La cour d’appel de Brazzaville n’a pas encore statué sur l’appel interjeté le 25 juillet par Paulin Makaya, un dirigeant de l’opposition au Congo.

Le droit congolais dispose pourtant que la cour d’appel doit se prononcer dans les trois mois suivant la formation du recours. Paulin Makaya a interjeté appel de la peine de deux ans d’emprisonnement, assortie d’une amende de 3 800 euros, qui lui a été infligée pour avoir pris part à une manifestation non autorisée. Il est incarcéré actuellement à la prison centrale de Brazzaville.

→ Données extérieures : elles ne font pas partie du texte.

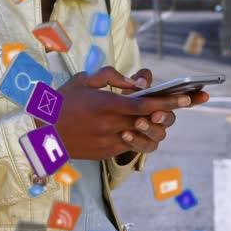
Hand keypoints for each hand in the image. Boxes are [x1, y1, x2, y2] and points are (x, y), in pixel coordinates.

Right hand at [35, 67, 191, 159]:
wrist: (42, 132)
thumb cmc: (63, 101)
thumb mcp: (85, 79)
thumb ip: (114, 76)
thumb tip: (139, 82)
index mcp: (105, 105)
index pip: (145, 105)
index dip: (170, 102)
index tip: (188, 97)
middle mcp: (110, 126)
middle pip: (151, 122)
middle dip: (170, 114)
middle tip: (179, 104)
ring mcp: (109, 142)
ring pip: (145, 138)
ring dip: (155, 127)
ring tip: (155, 116)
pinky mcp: (106, 153)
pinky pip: (131, 145)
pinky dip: (138, 134)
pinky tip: (135, 125)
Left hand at [120, 69, 209, 153]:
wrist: (109, 122)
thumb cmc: (124, 100)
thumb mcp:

Lorsque Paulin Makaya a été condamné, le 25 juillet, à deux ans d’emprisonnement et à une amende de 3 800 euros pour avoir pris part à une manifestation non autorisée, son avocat a saisi immédiatement la Haute Cour de justice siégeant à Brazzaville. Contrairement aux dispositions du Code de procédure pénale, qui oblige la cour d’appel à statuer dans les trois mois suivant la formation du recours, et en dépit du rappel envoyé par l’avocat de Paulin Makaya le 28 octobre, aucune décision n’a été rendue pour l’instant. Paulin Makaya demeure incarcéré à la prison centrale de Brazzaville.

Cet homme dirige le parti politique Unis pour le Congo (UPC). Il a été arrêté et placé en détention le 23 novembre 2015, après avoir participé à un mouvement de protestation contre le référendum sur la modification de la Constitution organisé en octobre 2015. Il a été détenu sept jours au poste de police central de Brazzaville sans inculpation ni jugement et a été interrogé plusieurs fois en l’absence de son avocat. Il a été inculpé ensuite de participation à une « manifestation non autorisée », de « complicité d’incendie volontaire visant des bâtiments public » et de « possession illégale d’armes de guerre ». Les deux dernières charges ont finalement été abandonnées. Les deux demandes de libération sous caution formulées par Paulin Makaya ont été refusées.

Amnesty International considère cet homme comme un prisonnier d’opinion, détenu uniquement pour avoir exercé pacifiquement ses droits aux libertés d’expression et de réunion pacifique, et estime qu’il n’aurait jamais dû être arrêté.